The eCourt project will focus on merging electronic document filing already used in most Kansas courts with a centralized case management system, uniting all court case information and business processes on a single platform.
“Courts have used technology to improve day-to-day business operations, but it has been at a district or county level, essentially creating standalone digital environments,” said Chief Justice Lawton R. Nuss. “This initiative to centralize most of our court records and processes will allow us to share information across district and county lines, where we can make the most effective use of our limited staff and fiscal resources.

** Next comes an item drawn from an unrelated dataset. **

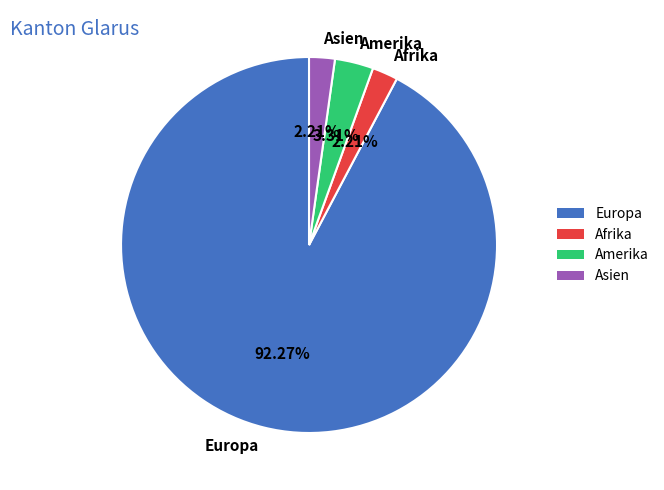

How many slices are in this pie chart?

4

It also strengthens the unification of our state’s courts the people of Kansas asked for in their constitution more than 40 years ago.”
To prepare for this move to centralized case management, electronic filing was introduced in some district courts in 2009. Electronic filing allows lawyers and court employees to file and store court documents electronically in the nearly half a million cases courts process each year.
Currently, more than half of the state’s judicial districts are using electronic filing and the 7th judicial district in Douglas County requires it. Electronic filing in the Supreme Court and the Court of Appeals will be mandatory starting November 2.
Now that electronic filing is nearly fully in place, the courts are ready to move to the electronic court environment that is one goal of the eCourt project.
“While technology is the foundation of this project, the transition to a more centralized case management system will require a fair amount of standardization across judicial districts,” said Justice Dan Biles, who is chair of the eCourt steering committee. “Our subcommittees on infrastructure, requirements, and rules will examine needs of individual courts, the legal community, the public, and others to establish baseline requirements for the eCourt environment.”
Funding for the eCourt project is through the Electronic Filing and Case Management Fund established by the 2014 Legislature, which directed that the first $3.1 million received in docket fee revenue for fiscal years 2015, 2016, and 2017 be deposited into the fund. In fiscal year 2018 and subsequent years, the first $1 million in docket fee revenue is directed into the fund.
In 2015, the Legislature extended by one year the requirement that $3.1 million be deposited into the fund and authorized the judicial branch to use revenue deposited in fiscal years 2015 and 2016 to fill gaps in its general expenditures.